There is now a well-established playbook for unexceptional abuses where multiple banks make payments to settle regulatory sanctions, with minimal reputational impact for individual firms.

Fines of over $2 billion that were applied in the US to a host of banks for failing to monitor WhatsApp messages fall into this category.

Another example came on May 24, when Morgan Stanley was one of five banks provisionally found by the UK’s Competition and Markets Authority (CMA) to have unlawfully shared sensitive information about pricing and trading of gilts in online chatrooms.

The bank disputed this finding, saying: “Morgan Stanley has cooperated fully with the CMA during this investigation and will continue to constructively engage in the process. However, we disagree with the CMA’s provisional allegations and intend to contest them.”

This had no great impact on Morgan Stanley’s share price on the day, which edged down only slightly more than a reference index of bank stocks.

But an equity block trading investigation that attracts headlines and client litigation could become a bigger reputational challenge.

Pick pitches

Pick took part in a European financials conference hosted by Morgan Stanley in March in which he highlighted the strengths of the firm’s different business lines and offered what could almost be taken as an early pitch for the CEO succession.

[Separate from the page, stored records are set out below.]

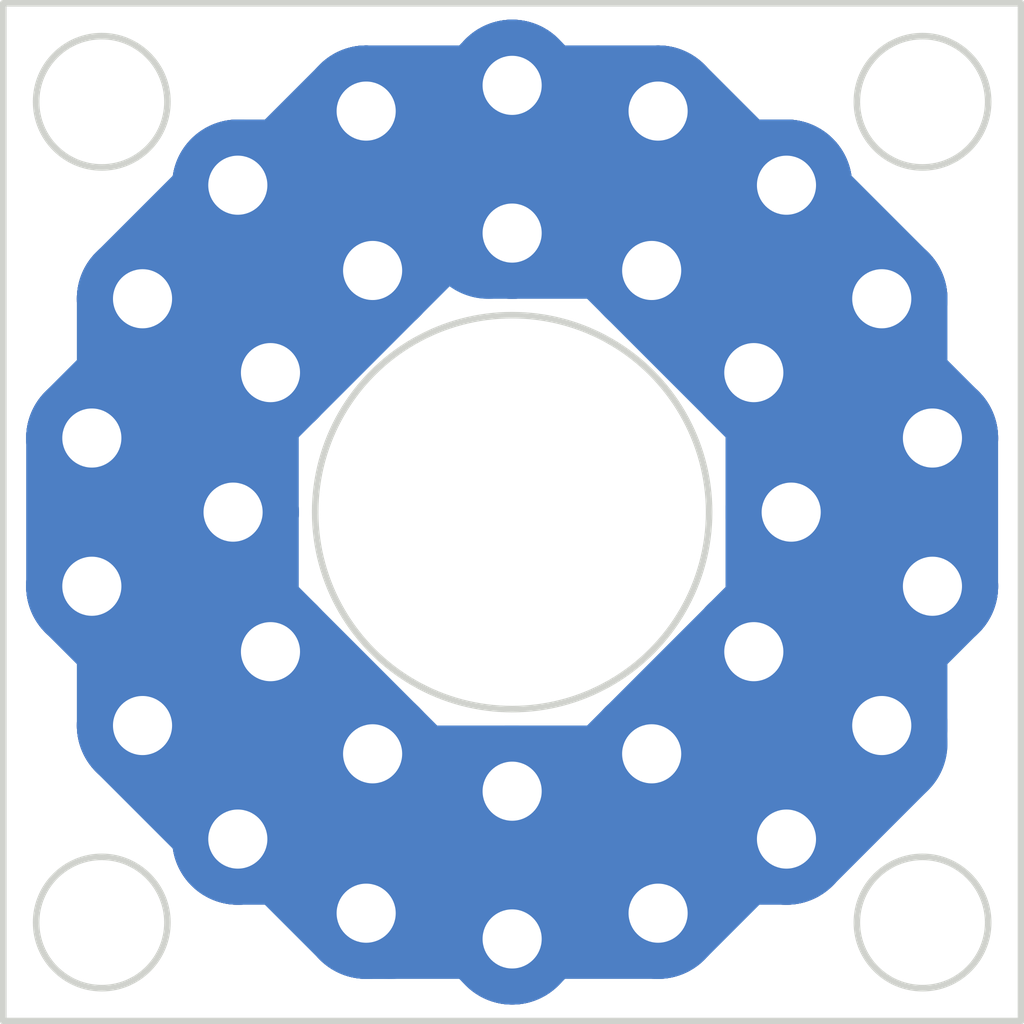
<source format=kicad_pcb>
(kicad_pcb (version 20211014) (generator pcbnew)

  (general
    (thickness 1.6)
  )

  (paper "A4")
  (layers
    (0 "F.Cu" signal)
    (31 "B.Cu" signal)
    (32 "B.Adhes" user "B.Adhesive")
    (33 "F.Adhes" user "F.Adhesive")
    (34 "B.Paste" user)
    (35 "F.Paste" user)
    (36 "B.SilkS" user "B.Silkscreen")
    (37 "F.SilkS" user "F.Silkscreen")
    (38 "B.Mask" user)
    (39 "F.Mask" user)
    (40 "Dwgs.User" user "User.Drawings")
    (41 "Cmts.User" user "User.Comments")
    (42 "Eco1.User" user "User.Eco1")
    (43 "Eco2.User" user "User.Eco2")
    (44 "Edge.Cuts" user)
    (45 "Margin" user)
    (46 "B.CrtYd" user "B.Courtyard")
    (47 "F.CrtYd" user "F.Courtyard")
    (48 "B.Fab" user)
    (49 "F.Fab" user)
    (50 "User.1" user)
    (51 "User.2" user)
    (52 "User.3" user)
    (53 "User.4" user)
    (54 "User.5" user)
    (55 "User.6" user)
    (56 "User.7" user)
    (57 "User.8" user)
    (58 "User.9" user)
  )

  (setup
    (stackup
      (layer "F.SilkS" (type "Top Silk Screen"))
      (layer "F.Paste" (type "Top Solder Paste"))
      (layer "F.Mask" (type "Top Solder Mask") (thickness 0.01))
      (layer "F.Cu" (type "copper") (thickness 0.035))
      (layer "dielectric 1" (type "core") (thickness 1.51) (material "FR4") (epsilon_r 4.5) (loss_tangent 0.02))
      (layer "B.Cu" (type "copper") (thickness 0.035))
      (layer "B.Mask" (type "Bottom Solder Mask") (thickness 0.01))
      (layer "B.Paste" (type "Bottom Solder Paste"))
      (layer "B.SilkS" (type "Bottom Silk Screen"))
      (copper_finish "None")
      (dielectric_constraints no)
    )
    (pad_to_mask_clearance 0)
    (pcbplotparams
      (layerselection 0x00010fc_ffffffff)
      (disableapertmacros false)
      (usegerberextensions false)
      (usegerberattributes true)
      (usegerberadvancedattributes true)
      (creategerberjobfile true)
      (svguseinch false)
      (svgprecision 6)
      (excludeedgelayer true)
      (plotframeref false)
      (viasonmask false)
      (mode 1)
      (useauxorigin false)
      (hpglpennumber 1)
      (hpglpenspeed 20)
      (hpglpendiameter 15.000000)
      (dxfpolygonmode true)
      (dxfimperialunits true)
      (dxfusepcbnewfont true)
      (psnegative false)
      (psa4output false)
      (plotreference true)
      (plotvalue true)
      (plotinvisibletext false)
      (sketchpadsonfab false)
      (subtractmaskfromsilk false)
      (outputformat 1)
      (mirror false)
      (drillshape 0)
      (scaleselection 1)
      (outputdirectory "out/gerber")
    )
  )

  (net 0 "")
  (net 1 "Net-(J1-Pad1)")

  (footprint "1024_dry_electrodes:CPA_18" (layer "F.Cu") (at 0 0))

  (footprint "1024_dry_electrodes:CPA_12" (layer "F.Cu") (at 0 0))

  (gr_circle (center -6.25 -6.25) (end -5.25 -6.25) (layer "Edge.Cuts") (width 0.1) (fill none) (tstamp 339af272-b753-45be-a8f1-5e3de643d818))
  (gr_circle (center 6.25 6.25) (end 7.25 6.25) (layer "Edge.Cuts") (width 0.1) (fill none) (tstamp 4b388659-ef98-4186-8488-deda403a7c87))
  (gr_circle (center 6.25 -6.25) (end 7.25 -6.25) (layer "Edge.Cuts") (width 0.1) (fill none) (tstamp 6c003daf-35cc-4fcc-8322-7f90b89ca150))
  (gr_rect (start 7.75 7.75) (end -7.75 -7.75) (layer "Edge.Cuts") (width 0.1) (fill none) (tstamp 6c1d0ff6-53d9-4a5b-89a8-5313d6ca7d94))
  (gr_circle (center 0 0) (end 3 0) (layer "Edge.Cuts") (width 0.1) (fill none) (tstamp 6e06ca07-ff8b-4c78-b39a-a5fe1e23bc6a))
  (gr_circle (center -6.25 6.25) (end -5.25 6.25) (layer "Edge.Cuts") (width 0.1) (fill none) (tstamp a8530597-c866-4443-878b-e67bc7db9be4))

  (segment (start 0 6.5) (end 0 4.25) (width 2) (layer "B.Cu") (net 1) (tstamp 009ce997-1584-43ca-93af-c5bcacd4d4e9))
  (segment (start -2.125 6.009872) (end -2.22313 6.108002) (width 2) (layer "B.Cu") (net 1) (tstamp 035aadd0-b2e7-4468-a366-d0a33e42b8b0))
  (segment (start -4.178119 4.979288) (end -4.178119 4.701046) (width 2) (layer "B.Cu") (net 1) (tstamp 04b0e23b-41e7-407e-809f-f67e5848ab6a))
  (segment (start -3.680607 2.125) (end -3.680607 4.481776) (width 2) (layer "B.Cu") (net 1) (tstamp 09f8cc0e-b295-403e-a0b2-33a6d8fc93df))
  (segment (start -4.25 0) (end -5.272537 0) (width 2) (layer "B.Cu") (net 1) (tstamp 10c1d7f7-3592-4409-981d-34c0dd7bd758))
  (segment (start 4.25 0) (end 5.272537 0) (width 2) (layer "B.Cu") (net 1) (tstamp 10ddd25b-f490-4d65-8ce2-552da84fec2f))
  (segment (start 6.40125 -1.128713) (end 4.676894 -1.128713) (width 2) (layer "B.Cu") (net 1) (tstamp 179bbda3-0198-43f8-9b32-50284ba9306e))
  (segment (start 4.178119 -2.622512) (end 3.680607 -2.125) (width 2) (layer "B.Cu") (net 1) (tstamp 1b1a8dfa-cff6-4c40-b550-aa79b5a4ad04))
  (segment (start -4.805607 -3.25) (end -3.680607 -2.125) (width 2) (layer "B.Cu") (net 1) (tstamp 1e90ba0e-eef5-4ce1-b15f-6e9b74761258))
  (segment (start -6.40125 1.128713) (end -4.676894 1.128713) (width 2) (layer "B.Cu") (net 1) (tstamp 1f86010a-4cd3-43d9-9446-293fed6f20dd))
  (segment (start -3.680607 2.125) (end -4.504165 2.125) (width 2) (layer "B.Cu") (net 1) (tstamp 223aede2-dfc2-4a6f-b0b7-5729f94aa508))
  (segment (start -1.555607 4.25) (end -2.125 3.680607) (width 2) (layer "B.Cu") (net 1) (tstamp 25626f49-87e9-479d-8738-906a51e3124e))
  (segment (start -2.22313 6.108002) (end -3.351844 4.979288) (width 2) (layer "B.Cu") (net 1) (tstamp 2cbc89d3-d8c5-4887-bee5-5213cbb1ebb2))
  (segment (start -5.629165 3.25) (end -5.629165 1.900798) (width 2) (layer "B.Cu") (net 1) (tstamp 2da454f7-fa3d-42a7-9792-65404cef0c3d))
  (segment (start 2.22313 6.108002) (end 0.391998 6.108002) (width 2) (layer "B.Cu") (net 1) (tstamp 30acc024-62ea-4396-8d05-4bca1a9b2d50))
  (segment (start 6.40125 1.128713) (end 4.676893 1.128713) (width 2) (layer "B.Cu") (net 1) (tstamp 33c2111b-fead-40e6-ba46-ef1a81a2a58e))
  (segment (start 4.25 -1.555607) (end 4.25 0) (width 2) (layer "B.Cu") (net 1) (tstamp 36ca267b-4919-41d3-9cb7-25f3e531719d))
  (segment (start -3.351844 4.979288) (end -3.423681 4.979288) (width 2) (layer "B.Cu") (net 1) (tstamp 36dfbbd2-2609-4500-a559-82cd4b0104c4))
  (segment (start 4.25 1.555606) (end 3.680607 2.124999) (width 2) (layer "B.Cu") (net 1) (tstamp 3853fd75-af9d-45da-8752-a36110490c69))
  (segment (start 2.22313 3.778738) (end 2.124999 3.680607) (width 2) (layer "B.Cu") (net 1) (tstamp 3abcc1cf-f1f4-4b5c-8ae8-1d398f94e228))
  (segment (start 0.391998 -6.108002) (end 0 -6.5) (width 2) (layer "B.Cu") (net 1) (tstamp 3d65096b-2ccd-4f03-afa3-bd1be62a8c57))
  (segment (start 0 4.25) (end -1.555607 4.25) (width 2) (layer "B.Cu") (net 1) (tstamp 4205b5cb-3da6-4d7d-82b0-16841cdee7c7))
  (segment (start 3.680607 2.124999) (end 2.124999 3.680607) (width 2) (layer "B.Cu") (net 1) (tstamp 4328becb-ec74-4c16-a706-0e29399a14dd))
  (segment (start -0.391998 -6.108002) (end 0 -6.5) (width 2) (layer "B.Cu") (net 1) (tstamp 43b584e0-eef6-48d3-9fa7-da0da9059edb))
  (segment (start -6.40125 -1.128713) (end -5.378713 -1.128713) (width 2) (layer "B.Cu") (net 1) (tstamp 44a799bd-0d3a-4a2b-87b4-10fa523aa7d6))
  (segment (start 5.629165 3.528242) (end 4.178119 4.979288) (width 2) (layer "B.Cu") (net 1) (tstamp 44ab2910-6db7-44de-9ca2-8c139352c429))
  (segment (start 4.178119 -4.979288) (end 3.42368 -4.979288) (width 2) (layer "B.Cu") (net 1) (tstamp 459c5a2b-23e5-48b2-a5df-f927943e8ed5))
  (segment (start -2.22313 -3.778737) (end -2.125 -3.680607) (width 2) (layer "B.Cu") (net 1) (tstamp 45c4a615-f6fb-423d-9ac9-e403f866fac8))
  (segment (start -4.25 1.555607) (end -3.680607 2.125) (width 2) (layer "B.Cu") (net 1) (tstamp 482ee53c-25d7-4d65-bfd1-8b5c28ae803b))
  (segment (start -2.22313 -6.108002) (end -0.391998 -6.108002) (width 2) (layer "B.Cu") (net 1) (tstamp 486bca7d-02b9-4f3c-97ac-eb7c0e0096ff))
  (segment (start 5.629165 -1.900798) (end 6.40125 -1.128713) (width 2) (layer "B.Cu") (net 1) (tstamp 4972b020-4774-4db1-ad0e-3671087ece28))
  (segment (start -5.272537 0) (end -6.40125 1.128713) (width 2) (layer "B.Cu") (net 1) (tstamp 49b6b563-e394-47d5-a80b-bda909a79e26))
  (segment (start -2.879438 -3.680607) (end -4.178119 -4.979288) (width 2) (layer "B.Cu") (net 1) (tstamp 4b93dd36-5ccb-4130-8cea-d6f6cee7f062))
  (segment (start 5.629165 -3.25) (end 5.629165 -1.900798) (width 2) (layer "B.Cu") (net 1) (tstamp 4ccfc900-a10a-481e-98b1-4ea2fe798867))
  (segment (start -3.423681 4.979288) (end -2.125 3.680607) (width 2) (layer "B.Cu") (net 1) (tstamp 4f2d1a00-8e9d-4c55-a897-f5547fe61cf9))
  (segment (start 4.178119 -4.701046) (end 5.629165 -3.25) (width 2) (layer "B.Cu") (net 1) (tstamp 511f3e06-8e12-4701-ab9d-b334fc302cdf))
  (segment (start 0 -4.25) (end -0.365128 -4.25) (width 2) (layer "B.Cu") (net 1) (tstamp 525f186b-888b-4265-b5dd-4ac4ff392b96))
  (segment (start -5.404963 -2.125) (end -6.40125 -1.128713) (width 2) (layer "B.Cu") (net 1) (tstamp 52b8a34d-faa1-4525-80a1-ec50299c2f1b))
  (segment (start 4.178119 4.979288) (end 4.178119 2.622511) (width 2) (layer "B.Cu") (net 1) (tstamp 56cfeb5a-8546-4054-95a5-b76f47457ada))
  (segment (start 0 -6.5) (end 0 -4.25) (width 2) (layer "B.Cu") (net 1) (tstamp 57c102eb-b177-4220-ac3e-15a5da0e4ef6))
  (segment (start 5.272537 0) (end 6.40125 1.128713) (width 2) (layer "B.Cu") (net 1) (tstamp 5816a7d1-8ec9-411b-9e6a-3394e664fd88))
  (segment (start 1.555606 4.25) (end 2.124999 3.680607) (width 2) (layer "B.Cu") (net 1) (tstamp 588edd11-2e50-4108-9a03-93d34c69db3f))
  (segment (start 0 4.25) (end 1.555606 4.25) (width 2) (layer "B.Cu") (net 1) (tstamp 5a2ffe10-ce02-42f9-a474-f76d881a7163))
  (segment (start -5.629165 -3.25) (end -4.805607 -3.25) (width 2) (layer "B.Cu") (net 1) (tstamp 5b0a4302-5814-492c-80eb-aca67e76778c))
  (segment (start -2.22313 -6.108002) (end -2.22313 -3.778737) (width 2) (layer "B.Cu") (net 1) (tstamp 5d3a1e33-cf8c-44d6-8c81-a2ce679d6fea))
  (segment (start -6.40125 -1.128713) (end -5.629165 -1.900798) (width 2) (layer "B.Cu") (net 1) (tstamp 682d5db4-e756-4510-9849-aca6de3105dd))
  (segment (start 6.40125 1.128713) (end 5.629165 1.900798) (width 2) (layer "B.Cu") (net 1) (tstamp 6cf6346b-2202-403e-a476-b89fbdedf62a))
  (segment (start 0 -4.25) (end 1.555606 -4.25) (width 2) (layer "B.Cu") (net 1) (tstamp 71eb0cdc-5d26-47dc-af52-3b0092e8ef60))
  (segment (start 3.351844 -4.979288) (end 4.178119 -4.979288) (width 2) (layer "B.Cu") (net 1) (tstamp 7842327e-24cc-4966-bbc6-008891e58a64))
  (segment (start -5.629165 -1.900798) (end -5.629165 -3.25) (width 2) (layer "B.Cu") (net 1) (tstamp 7e6bda94-f514-4d1a-bfa0-706ffa7f3689))
  (segment (start 2.22313 -6.108002) (end 2.22313 -3.778738) (width 2) (layer "B.Cu") (net 1) (tstamp 815e7a78-679c-402b-a1bc-e669504ba03e))
  (segment (start 0.391998 6.108002) (end 0 6.5) (width 2) (layer "B.Cu") (net 1) (tstamp 82351459-ada0-4333-b522-f0b190aa65b8))
  (segment (start -4.25 0) (end -4.25 -1.555607) (width 2) (layer "B.Cu") (net 1) (tstamp 837310d0-6a75-453d-83cf-63f4ab5d7a9a))
  (segment (start -3.680607 -2.125) (end -5.404963 -2.125) (width 2) (layer "B.Cu") (net 1) (tstamp 862d2709-fd43-46fd-ad9e-c1425f03ecae))
  (segment (start -3.351844 -4.979288) (end -2.22313 -6.108002) (width 2) (layer "B.Cu") (net 1) (tstamp 8747310d-7bb8-4685-acef-5aed659a8c76))
  (segment (start 4.178119 -4.979288) (end 4.178119 -4.701046) (width 2) (layer "B.Cu") (net 1) (tstamp 8defd7fa-4f3e-463e-80fe-a61c4cda154a))
  (segment (start -0.365128 -4.25) (end -2.22313 -6.108002) (width 2) (layer "B.Cu") (net 1) (tstamp 8fe1dca6-ec83-48f7-91ee-f2260a7b356e))
  (segment (start 0 -5.805607) (end -2.125 -3.680607) (width 2) (layer "B.Cu") (net 1) (tstamp 90cbe4db-35f0-449d-91b3-6269b0759742))
  (segment (start 4.178119 4.979288) (end 3.351844 4.979288) (width 2) (layer "B.Cu") (net 1) (tstamp 912af3d8-fed3-4d65-a417-4a536ef00268))
  (segment (start 0 -6.5) (end 0 -5.805607) (width 2) (layer "B.Cu") (net 1) (tstamp 9395f968-0284-4160-a63f-81a841492eba))
  (segment (start 2.22313 -6.108002) (end 0.391998 -6.108002) (width 2) (layer "B.Cu") (net 1) (tstamp 98060f6a-0fd9-43a5-abcd-87e9cb83ea41))
  (segment (start 3.680607 2.124999) (end 4.504165 2.124999) (width 2) (layer "B.Cu") (net 1) (tstamp 980ca874-17f3-4e77-a79d-aafa4594d3b4))
  (segment (start 5.629165 3.249999) (end 5.629165 3.528242) (width 2) (layer "B.Cu") (net 1) (tstamp 9f54b021-662d-4bb5-ae7d-bad3e2041b4e))
  (segment (start -1.858002 6.108002) (end 0 4.25) (width 2) (layer "B.Cu") (net 1) (tstamp a02d3e88-cef0-4cf8-a773-7b39e17a52b7))
  (segment (start -4.25 -1.555607) (end -3.680607 -2.125) (width 2) (layer "B.Cu") (net 1) (tstamp a08cf044-b192-48fc-acbe-734d6ceb2548))
  (segment (start -6.40125 1.128713) (end -6.40125 -1.128713) (width 2) (layer "B.Cu") (net 1) (tstamp a13e30bb-75d7-4ea0-90be-8bb68bf7e98c))
  (segment (start -4.178119 -4.701046) (end -5.629165 -3.25) (width 2) (layer "B.Cu") (net 1) (tstamp a3178939-5806-4853-8ab0-3b5b0e2adea2))
  (segment (start 3.680607 -2.125) (end 4.504165 -2.125) (width 2) (layer "B.Cu") (net 1) (tstamp a31c9ac4-19d3-435b-a32a-8eee487f99fb))
  (segment (start 6.40125 -1.128713) (end 6.40125 1.128713) (width 2) (layer "B.Cu") (net 1) (tstamp a4da6447-4c0f-40e3-99b6-264a28de4a04))
  (segment (start 2.124999 -3.680607) (end 3.680607 -2.125) (width 2) (layer "B.Cu") (net 1) (tstamp a5ec44e1-20bb-4519-bd2f-09d96a1d7771))
  (segment (start 3.680607 -2.125) (end 4.25 -1.555607) (width 2) (layer "B.Cu") (net 1) (tstamp a8b3c8ca-13d6-4d85-bd8a-229ad0e376e7))
  (segment (start 4.178119 -4.979288) (end 4.178119 -2.622512) (width 2) (layer "B.Cu") (net 1) (tstamp abc4fe44-4040-4a31-8b9e-760af85e0980))
  (segment (start -2.22313 6.108002) (end -1.858002 6.108002) (width 2) (layer "B.Cu") (net 1) (tstamp b5cb7f06-84b0-4bfb-9409-818869c86150))
  (segment (start -2.125 3.680607) (end -3.680607 2.125) (width 2) (layer "B.Cu") (net 1) (tstamp b827f110-2cf7-4092-a122-1d92290218c6))
  (segment (start 3.351844 4.979288) (end 2.22313 6.108002) (width 2) (layer "B.Cu") (net 1) (tstamp bad804ad-a438-4948-9120-2312abb0d4f8))
  (segment (start -2.22313 6.108002) (end -0.391998 6.108002) (width 2) (layer "B.Cu") (net 1) (tstamp bfab6d6c-b164-46fe-90b3-256e3b330d73))
  (segment (start 4.178119 2.622511) (end 3.680607 2.124999) (width 2) (layer "B.Cu") (net 1) (tstamp bffe56e5-50cd-4299-8cf7-c39cfa585a76))
  (segment (start -4.178119 -4.979288) (end -4.178119 -4.701046) (width 2) (layer "B.Cu") (net 1) (tstamp c1de7c16-0fb5-4855-9c92-9e6b4b6586a6))
  (segment (start -3.680607 -2.125) (end -2.125 -3.680607) (width 2) (layer "B.Cu") (net 1) (tstamp c202f25c-79c9-4970-aed5-61bcd43df03d))
  (segment (start -5.378713 -1.128713) (end -4.25 0) (width 2) (layer "B.Cu") (net 1) (tstamp c4c300bc-e982-40ee-bc82-a4fa8a54a3a5))
  (segment (start -5.629165 1.900798) (end -6.40125 1.128713) (width 2) (layer "B.Cu") (net 1) (tstamp c61d88da-7658-4dcd-8503-98754b105ec0))
  (segment (start -2.125 3.680607) (end -2.125 6.009872) (width 2) (layer "B.Cu") (net 1) (tstamp c62a77bb-f966-4f30-b2a8-d20823b50680))
  (segment (start 5.629165 1.900798) (end 5.629165 3.249999) (width 2) (layer "B.Cu") (net 1) (tstamp c9ee3016-973f-48c0-88b5-631c0be92822))
  (segment (start -4.25 0) (end -4.25 1.555607) (width 2) (layer "B.Cu") (net 1) (tstamp cb3a0f76-500b-4c7a-9766-ebbd386c5a6f))
  (segment (start 2.22313 -6.108002) (end 3.351844 -4.979288) (width 2) (layer "B.Cu") (net 1) (tstamp cbb04d4e-2bbc-4354-bc50-1edc5f88068e))
  (segment (start 1.555606 -4.25) (end 2.124999 -3.680607) (width 2) (layer "B.Cu") (net 1) (tstamp d039a066-2cb8-47e1-9f89-d0283a74e8f4))
  (segment (start 4.676893 1.128713) (end 3.680607 2.124999) (width 2) (layer "B.Cu") (net 1) (tstamp d6e03d28-dc56-453f-92ae-98456952a6d6))
  (segment (start 3.42368 -4.979288) (end 2.124999 -3.680607) (width 2) (layer "B.Cu") (net 1) (tstamp d720c83b-7eb4-437b-851d-0c48c626245f))
  (segment (start 4.504165 -2.125) (end 5.629165 -3.25) (width 2) (layer "B.Cu") (net 1) (tstamp d8b449aa-e802-4adf-8a5c-aed3dbc83c38))
  (segment (start 4.504165 2.124999) (end 5.629165 3.249999) (width 2) (layer "B.Cu") (net 1) (tstamp dbcbc980-21f6-4c6d-9727-55e1eb8299ce))
  (segment (start 2.22313 6.108002) (end 2.22313 3.778738) (width 2) (layer "B.Cu") (net 1) (tstamp ddd506b9-e41d-4f92-9a7d-745c083388ad))
  (segment (start -4.504165 2.125) (end -5.629165 3.25) (width 2) (layer "B.Cu") (net 1) (tstamp dde2e95b-0227-4fbf-9728-da48338bde28))
  (segment (start 4.25 0) (end 4.25 1.555606) (width 2) (layer "B.Cu") (net 1) (tstamp e22e9ca0-b889-4189-99da-ee75afdcf3c6))
  (segment (start -4.178119 -4.979288) (end -3.351844 -4.979288) (width 2) (layer "B.Cu") (net 1) (tstamp e2d92c44-d5f1-4abb-8fbb-b5f1dcb76fd8))
  (segment (start -0.391998 6.108002) (end 0 6.5) (width 2) (layer "B.Cu") (net 1) (tstamp e2f59eb7-a13f-4c9e-8625-38ef18ce6af6))
  (segment (start 2.22313 -3.778738) (end 2.124999 -3.680607) (width 2) (layer "B.Cu") (net 1) (tstamp e52e0a83-759d-493a-9a13-b398aad4196a))
  (segment (start -4.178119 4.979288) (end -3.423681 4.979288) (width 2) (layer "B.Cu") (net 1) (tstamp ea7871d8-bde8-4813-82ee-6438224165cb))
  (segment (start -2.125 -3.680607) (end -2.879438 -3.680607) (width 2) (layer "B.Cu") (net 1) (tstamp ed11372f-cfff-4bd0-a891-3eb08729dbfd))
  (segment (start -4.178119 4.701046) (end -5.629165 3.25) (width 2) (layer "B.Cu") (net 1) (tstamp f3ee7a52-e61f-443b-bdc9-52960a316aff))
  (segment (start -4.676894 1.128713) (end -3.680607 2.125) (width 2) (layer "B.Cu") (net 1) (tstamp f3eea7a8-a1ad-4604-a071-eb89696704dc))
  (segment (start -3.680607 4.481776) (end -4.178119 4.979288) (width 2) (layer "B.Cu") (net 1) (tstamp f5303f85-1821-491e-bd04-b2ff4706afe9))
  (segment (start 4.676894 -1.128713) (end 3.680607 -2.125) (width 2) (layer "B.Cu") (net 1) (tstamp fc74193b-c855-4d23-970a-e3604b574adc))

)

</source>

He hailed how his group had been able to overcome what he described as “historical tribalism” between its three divisions of equities, fixed income and investment bankers.

Pick gave a name check to Gorman’s description of the way that the firm’s leading wealth and asset management franchise provides “ballast” to Morgan Stanley, while framing his own institutional securities business in a more proactive manner.

Pick will be keenly aware that the last year of Gorman’s reign is not turning out to be a great one for key parts of the firm’s investment banking franchise

“The ballast has $4.5 trillion of assets under management in wealth and the better part of $1.5 trillion in asset management. The engine is the integrated investment bank,” Pick said.

He then gave the other part of the firm that he hopes to take over a bit more credit.

“Actually, the ballast is showing real engine qualities,” he said, before warming to his theme. “The engine starts feeling more ballast-y, and the ballast starts having an element of engine, such that in some years, it will be a 50/50 revenue split,” he added.

Regulatory hygiene

Pick will be keenly aware that the last year of Gorman’s reign is not turning out to be a great one for key parts of the firm’s investment banking franchise, especially for advisory and deal-making revenue.

That shouldn’t necessarily be a deal-breaker for his own CEO candidacy, given that Gorman and the Morgan Stanley board both understand the cyclical nature of many banking business lines.

But an aside that Pick made when discussing Morgan Stanley’s strength in Europe relative to competitors highlights a potential challenge he may face if the US equity block trading investigation becomes an embarrassment.

Pick described Morgan Stanley’s European proposition as resting on its role as “a global investment bank that has reliable sales and trading capability onshore, proper regulatory hygiene and the investment banking intellectual capital to get in the boardroom.”

Any charges of improper regulatory hygiene in his own division on his New York home turf could come to haunt Pick.